# Lucid Dreaming > Dream Control >  >  How to run faster in dreams?

## sora12

Whenever I try to run in my dreams I run in super slow mo and I need to catch my breath a lot. Do you have any tips on how to fix this?

----------


## no-Name

I've heard that running on all fours often helps~
Belief, of course. If you have confidence that you will run faster, and such you make it so, it will happen. It's your dream, you have total control.

Thread title fixed~

----------


## DarkLucideity

If you don't think about it it won't happen.

----------


## MrFantasy

Don't try to run like you do in real life with your legs, just imagine that you're on some sort of invisible vehicle like a unicycle or some such thing and that you can really zip it. In other words, don't focus on physically pumping your legs, rather focus on moving forward quickly (whether or not your legs are moving isn't really important).

----------


## DarkLucideity

Hmm, I had an idea. Maybe, when you run, you can imagine that it's because the air has the consistency of water, and just start swimming, and swim really fast. Sure, it wouldn't be a permanent solution, but it would be fun for a while. Then it could lead into other solutions such as "get above the water" or make a gigantic drain or something. Meh, just throwing out ideas.

----------


## AURON

you could also think totally outside of the box by altering time.  Run and speed up the movement of everything around you so that it blurs.  And tell yourself that you'll be at point B when you stop running and the blurring stops.

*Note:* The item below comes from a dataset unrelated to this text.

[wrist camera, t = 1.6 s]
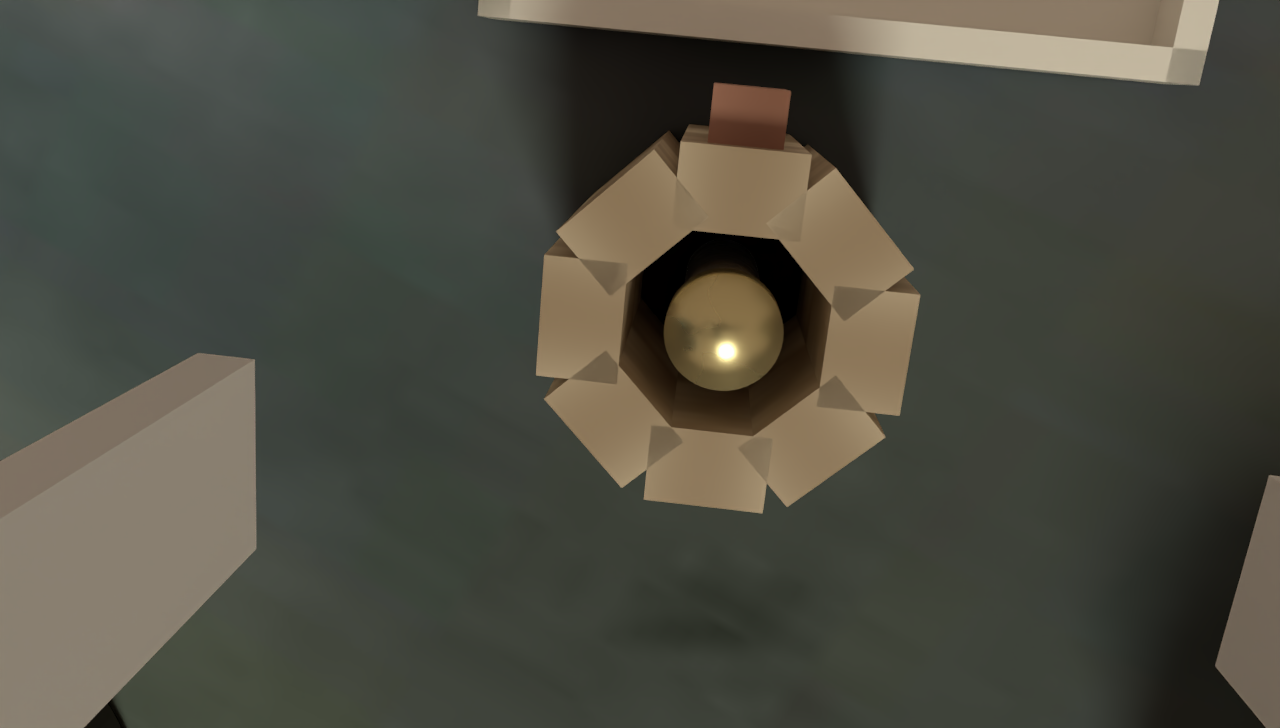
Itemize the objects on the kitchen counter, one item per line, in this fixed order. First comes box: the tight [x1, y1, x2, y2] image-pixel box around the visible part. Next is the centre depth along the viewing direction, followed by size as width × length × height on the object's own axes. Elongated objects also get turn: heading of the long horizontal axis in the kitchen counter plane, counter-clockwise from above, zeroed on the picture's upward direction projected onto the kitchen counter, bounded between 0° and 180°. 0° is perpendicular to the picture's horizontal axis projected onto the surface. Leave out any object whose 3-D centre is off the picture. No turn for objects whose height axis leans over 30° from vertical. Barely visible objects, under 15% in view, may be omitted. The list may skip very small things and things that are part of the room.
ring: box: [536, 82, 920, 513], centre depth 26 cm, size 8×9×7 cm
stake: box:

To get a better description of what I mean....try youtubing The Flash TV show...theres first person scenes where it's shows super fast movement through city streets.

----------


## Hazel

> I've heard that running on all fours often helps~



I can vouch for that. Normally I run faster on four legs in my dreams than I do on two.

----------


## mysterious dreamer

> you could also think totally outside of the box by altering time.  Run and speed up the movement of everything around you so that it blurs.  And tell yourself that you'll be at point B when you stop running and the blurring stops.
> 
> To get a better description of what I mean....try youtubing The Flash TV show...theres first person scenes where it's shows super fast movement through city streets.



Blurring is a bad idea, it's almost guaranteed to lose lucidity.

----------


## AURON

> Blurring is a bad idea, it's almost guaranteed to lose lucidity.



must be different for me.  I've blurred things while running and flying.  I even used it while standing in place to go to the future, and I've yet to lose lucidity doing it.

----------


## sora12

Thanks everbody for the great advice  :smiley:  I'll try to do those things tonight. You guys are a great help

----------


## tacopalypse

dream environments are constantly changing, which makes running kind of pointless in my opinion.

if your destination changes to something else before you even get there, and your starting location ceases to exist after you've left it, then have you really covered any 'distance' at all?

----------


## Matt5678

i usually walk in my dreams ..... It's not like i have to be somewhere  ::cooler::

----------


## Jeff777

> Whenever I try to run in my dreams I run in super slow mo and I need to catch my breath a lot. Do you have any tips on how to fix this?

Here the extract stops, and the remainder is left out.